Monday, October 12, 2009

I'm Speechless

Today's Denver Post has this article:
Heavy infant in Grand Junction denied health insurance.

Read the whole article here, but wow...just wow, wow, wow. Can insurance companies *really* get away with this?

I've posted the first few grafs below just to give you a taste. I wonder if I would have been denied insurance as a baby if this was common back in then? I wasn't one of those 14-pounds at birth kids, but certainly I tipped the scales on the high end.

It's one thing to demonize overweight adults -- and teens..well, don't get me started. They have their own particular hell. But children? Babies? Are you kidding me? And to have it done by an entire industry? This is getting way out of control.

DENVER POST: Alex Lange is a chubby, dimpled, healthy and happy 4-month-old.

But in the cold, calculating numbered charts of insurance companies, he is fat. That's why he is being turned down for health insurance. And that's why he is a weighty symbol of a problem in the health care reform debate.

Insurance companies can turn down people with pre-existing conditions who aren't covered in a group health care plan.

Alex's pre-existing condition — "obesity" — makes him a financial risk.
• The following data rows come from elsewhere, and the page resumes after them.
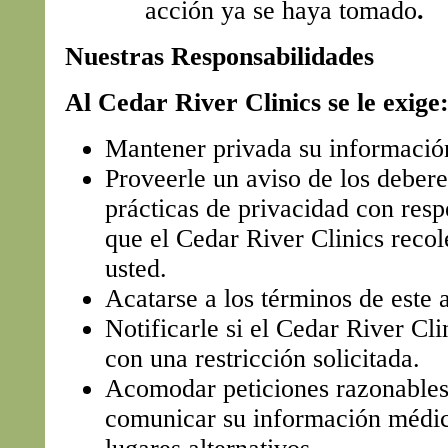
acción ya se haya tomado
.
Nuestras Responsabilidades
Al Cedar River Clinics se le exige
Mantener privada su informació
Proveerle un aviso de los debere
prácticas de privacidad con resp
que el Cedar River Clinics reco
usted.
Acatarse a los términos de este 
Notificarle si el Cedar River Cl
con una restricción solicitada.
Acomodar peticiones razonables
comunicar su información médic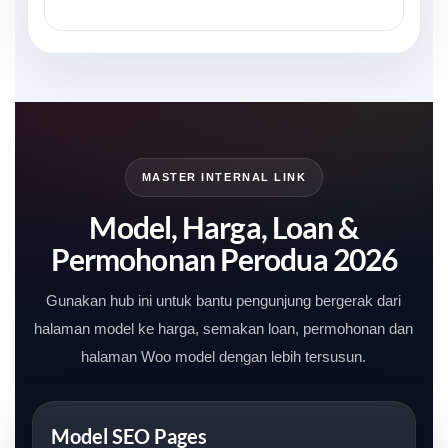
MASTER INTERNAL LINK
Model, Harga, Loan &
Permohonan Perodua 2026
Gunakan hub ini untuk bantu pengunjung bergerak dari
halaman model ke harga, semakan loan, permohonan dan
halaman Woo model dengan lebih tersusun.
Model SEO Pages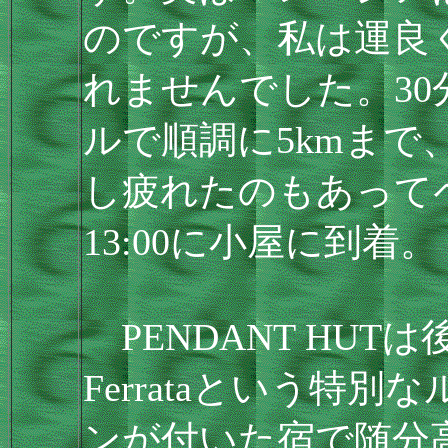
のですが、私は運良
れませんでした。30
ルで順調に5kmまで
し疲れたのもあってペ
13:00に小屋に到着。
PENDANT HUT
Ferrataという特
ンが付いた宿で随分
Health insurance reform measures are trying to do away with such denials that come from a process called "underwriting."

By the numbers, Alex is in the 99th percentile for height and weight for babies his age. Insurers don't take babies above the 95th percentile, no matter how healthy they are otherwise.
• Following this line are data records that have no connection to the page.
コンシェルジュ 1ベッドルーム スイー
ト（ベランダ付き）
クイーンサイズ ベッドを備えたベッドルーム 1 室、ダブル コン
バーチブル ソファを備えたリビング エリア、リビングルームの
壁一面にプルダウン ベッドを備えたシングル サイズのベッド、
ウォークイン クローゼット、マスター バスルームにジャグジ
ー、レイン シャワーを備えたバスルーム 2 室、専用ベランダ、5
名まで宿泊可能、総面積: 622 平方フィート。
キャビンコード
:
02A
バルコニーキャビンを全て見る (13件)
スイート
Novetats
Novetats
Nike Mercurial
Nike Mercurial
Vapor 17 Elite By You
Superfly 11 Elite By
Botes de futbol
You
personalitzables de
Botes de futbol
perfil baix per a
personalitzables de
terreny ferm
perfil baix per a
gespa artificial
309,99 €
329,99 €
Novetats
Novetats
This is the paragraph that really gets me. So...he's a healthy, hungry kid who happens to be taller and weigh more than the so-called "norm," (whatever that is) and so therefore he can be denied health insurance. HOW IS THAT LEGAL??????

1 comment:

  1. It is very frustrating, isn't it? These charts really make me aggravated. According to every insurance chart I am still at the high end of the overweight range, and I am nearly obese. I don't think that is where I am at right now at all. It just goes to show the inaccuracy of these charts.